Mon cas m’isole

par Lydie LYMER
Publié le 2 décembre 2022 à 14:11

Les psychiatres étaient en grève, mardi 29 novembre, brisant le silence assourdissant qui entoure la psychiatrie. La crise sanitaire a altéré la santé mentale des Français, et révélé l’état de délabrement de ce secteur. Rien qu’en Île de France, près de 70 000 personnes errent en dehors de toute institution. « 60 % sont des malades mentaux ». Le domaine de la psychiatrie s’étend bien au-delà des troubles dépressifs qui touchent 47 % des Français. Psychopathies, schizophrénie, addictions sont autant de pathologies accompagnées de leur lot de violences. Les frontières entre hôpital et tribunal sont parfois floues. La notion de consentement aux soins superflue. Alors que le nombre de lits recule, des milliers de personnes sont hospitalisées sous contrainte chaque année. En mars dernier, la Contrôleure générale des lieux de privation de libertés saisissait la justice. À l’hôpital Jean-Baptiste Pussin de Lens, « un nombre important de dysfonctionnements graves portant atteinte à la dignité des patients et à leurs droits fondamentaux » avait été constaté. En psy, les patients attendent un entretien en partageant leurs clopes et leurs histoires. On est loin de l’art thérapie ou de la médiation animale. Les passages à l’acte agressifs conduisent à la contention au moyen de sangles fixées au lit d’une chambre d’isolement. Quelques mètres carrés sous video-surveillance. Quels sont les bienfaits d’un tel traitement ? La contention est vécue comme un acte de domination dont le sentiment de rage et d’impuissance s’inscrit dans la mémoire de celui qui la subit. Sert-elle réellement à protéger ponctuellement le patient du danger qu’il représente pour lui-même ou autrui ? Le comité européen de prévention de la torture a déjà pointé les risques d’abus d’une mesure qui ne doit pas pallier le manque de personnel et à l’insécurité des équipes en sous-effectif.
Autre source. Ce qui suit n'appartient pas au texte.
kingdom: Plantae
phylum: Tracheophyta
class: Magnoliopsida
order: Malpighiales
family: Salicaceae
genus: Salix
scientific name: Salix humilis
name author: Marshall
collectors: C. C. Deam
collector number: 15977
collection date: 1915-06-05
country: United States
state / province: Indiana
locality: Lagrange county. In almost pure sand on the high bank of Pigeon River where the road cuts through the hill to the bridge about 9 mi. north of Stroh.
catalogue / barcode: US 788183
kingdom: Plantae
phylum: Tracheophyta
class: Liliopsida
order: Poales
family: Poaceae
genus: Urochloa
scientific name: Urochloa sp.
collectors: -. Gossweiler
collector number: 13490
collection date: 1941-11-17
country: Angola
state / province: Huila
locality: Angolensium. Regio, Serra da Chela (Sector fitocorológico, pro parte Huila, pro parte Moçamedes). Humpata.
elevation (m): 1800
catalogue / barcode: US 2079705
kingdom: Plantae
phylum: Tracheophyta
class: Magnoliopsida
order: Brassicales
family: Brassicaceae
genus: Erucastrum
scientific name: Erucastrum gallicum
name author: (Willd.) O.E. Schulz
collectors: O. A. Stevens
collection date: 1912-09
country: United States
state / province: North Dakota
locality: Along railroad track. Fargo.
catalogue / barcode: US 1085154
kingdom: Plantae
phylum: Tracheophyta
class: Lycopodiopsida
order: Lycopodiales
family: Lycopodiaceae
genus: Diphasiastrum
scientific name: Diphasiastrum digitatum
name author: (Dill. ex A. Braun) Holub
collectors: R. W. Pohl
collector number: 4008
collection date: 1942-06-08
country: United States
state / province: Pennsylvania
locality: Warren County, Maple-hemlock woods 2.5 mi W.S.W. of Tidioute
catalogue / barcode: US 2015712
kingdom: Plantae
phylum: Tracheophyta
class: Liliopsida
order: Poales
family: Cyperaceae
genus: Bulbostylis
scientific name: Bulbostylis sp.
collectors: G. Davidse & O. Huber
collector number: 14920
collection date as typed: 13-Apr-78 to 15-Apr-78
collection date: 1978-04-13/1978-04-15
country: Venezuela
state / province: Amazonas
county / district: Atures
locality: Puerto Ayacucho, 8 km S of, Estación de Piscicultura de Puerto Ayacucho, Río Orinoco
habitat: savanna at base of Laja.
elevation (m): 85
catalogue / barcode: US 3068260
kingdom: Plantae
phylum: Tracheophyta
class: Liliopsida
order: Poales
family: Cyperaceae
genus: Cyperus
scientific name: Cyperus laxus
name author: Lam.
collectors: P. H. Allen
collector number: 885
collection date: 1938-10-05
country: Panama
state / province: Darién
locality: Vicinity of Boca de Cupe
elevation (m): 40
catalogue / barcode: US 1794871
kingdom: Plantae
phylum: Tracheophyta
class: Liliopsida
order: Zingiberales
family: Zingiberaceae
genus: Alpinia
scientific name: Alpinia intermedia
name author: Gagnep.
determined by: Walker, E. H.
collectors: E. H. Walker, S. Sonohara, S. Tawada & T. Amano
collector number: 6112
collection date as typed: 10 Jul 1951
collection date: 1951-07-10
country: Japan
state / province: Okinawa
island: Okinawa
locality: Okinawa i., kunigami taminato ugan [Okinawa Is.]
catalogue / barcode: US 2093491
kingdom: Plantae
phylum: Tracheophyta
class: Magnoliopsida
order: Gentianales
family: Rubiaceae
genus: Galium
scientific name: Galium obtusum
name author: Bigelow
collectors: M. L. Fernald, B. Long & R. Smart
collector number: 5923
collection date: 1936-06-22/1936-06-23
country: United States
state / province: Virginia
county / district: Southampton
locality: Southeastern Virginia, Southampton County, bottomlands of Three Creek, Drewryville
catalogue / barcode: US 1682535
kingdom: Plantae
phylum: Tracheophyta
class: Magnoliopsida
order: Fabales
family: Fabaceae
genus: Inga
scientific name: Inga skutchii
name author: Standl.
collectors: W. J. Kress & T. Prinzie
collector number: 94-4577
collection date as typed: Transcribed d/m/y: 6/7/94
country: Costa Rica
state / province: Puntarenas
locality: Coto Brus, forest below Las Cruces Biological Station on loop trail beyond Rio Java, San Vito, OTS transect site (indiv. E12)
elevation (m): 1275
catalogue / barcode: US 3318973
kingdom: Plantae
En Europe, certains pays ont abandonné cette méthode au profit du langage corporel et l’accolade pour désescalader une crise et négocier les conditions de l’apaisement. Lucien Bonnafé écrivait en 1992 qu’« on juge du degré de civilisation d’une société à la façon dont elle traite ses fous ». Trente ans plus tard, quels moyens se donne-t-on ?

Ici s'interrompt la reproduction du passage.